The Second Circuit overturned the decision, holding that the reproduced articles were new works and not revisions included in a collective work. The U.S. Supreme Court upheld the Second Circuit, 7-2, ruling that the authors had copyright interests in the electronic editions of their works.

In a 1997 case, Sotomayor sided with “Seinfeld” in a copyright lawsuit brought by the owners of the television show against a book publishing company. Castle Rock Entertainment v. Carol Publishing Group involved the issue of “fair use.”

Carol Publishing Group had produced a “Seinfeld” trivia book based on the popular television series. Castle Rock, the company that owned the copyright in the Seinfeld series, sued Carol Publishing alleging that the book infringed on their copyright.

Sotomayor held that the book was an infringement of Castle Rock’s copyright in Seinfeld because it “appropriated original elements” of the television show. Additionally, Sotomayor analyzed each of the four “fair use” factors and found that Carol Publishing could not avail itself of the fair use defense.

Student Speech

Sotomayor’s record is mixed when it comes to student speech. In Doninger v. Niehoff in 2008, she signed on to a decision that allowed a school to disqualify a candidate for student office who called school administrators “douchebags” on an off-campus blog and encouraged readers to contact the principal “to piss her off more.”

Sotomayor and her colleagues concluded that a student may be disciplined for speech “occurring off school grounds, when this conduct ‘would foreseeably create a risk of substantial disruption within the school environment,’ at least when it was similarly foreseeable that the off-campus expression might also reach campus.”
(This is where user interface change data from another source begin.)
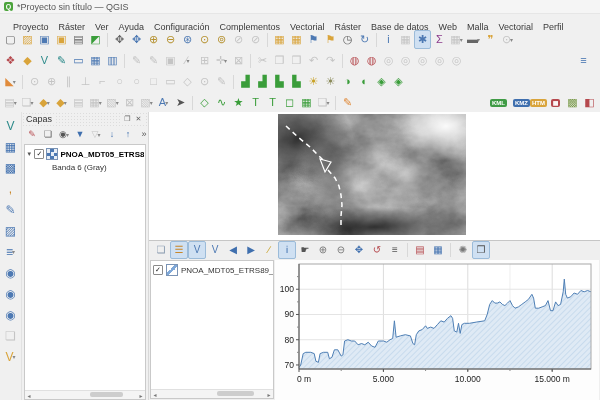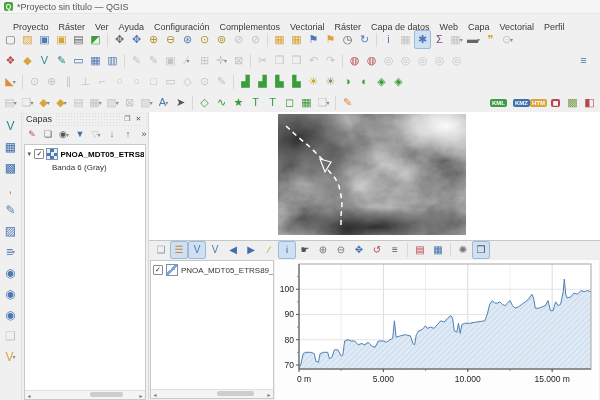--- a/index.html
+++ b/index.html
@@ -94,7 +94,7 @@
       <span class="menu-item">Complementos</span>
       <span class="menu-item">Vectorial</span>
       <span class="menu-item">Ráster</span>
-      <span class="menu-item">Capa de datos</span>
+      <span class="menu-item">Base de datos</span>
       <span class="menu-item">Web</span>
       <span class="menu-item">Capa</span>
       <span class="menu-item">Vectorial</span>

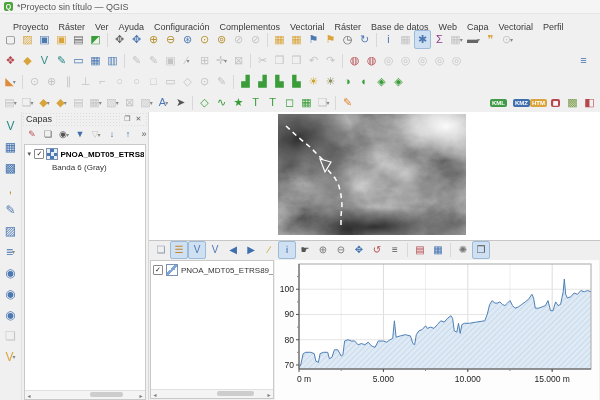--- a/index.html
+++ b/index.html
@@ -96,7 +96,7 @@
       <span class="menu-item">Ráster</span>
       <span class="menu-item">Base de datos</span>
       <span class="menu-item">Web</span>
-      <span class="menu-item">Capa</span>
+      <span class="menu-item">Malla</span>
       <span class="menu-item">Vectorial</span>
       <span class="menu-item">Perfil</span>
     </div>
On the other hand, in the 2006 case Guiles ex rel. Guiles v. Marineau, Sotomayor signed on to a unanimous opinion which upheld the right of 13-year-old Zachary Guiles to wear in his Vermont middle school a T-shirt criticizing George W. Bush “as a chicken-hawk president and accus[ing] him of being a former alcohol and cocaine abuser.” Guiles was disciplined when he refused to cover references to drugs and alcohol on the shirt, but the court rejected the idea that “all images of illegal drugs and alcohol” could be prohibited. It added that the shirt was not disruptive, noting that “Guiles wore the T-shirt on average once a week for two months without any untoward incidents occurring.” The court ordered the school to expunge Guiles’ record.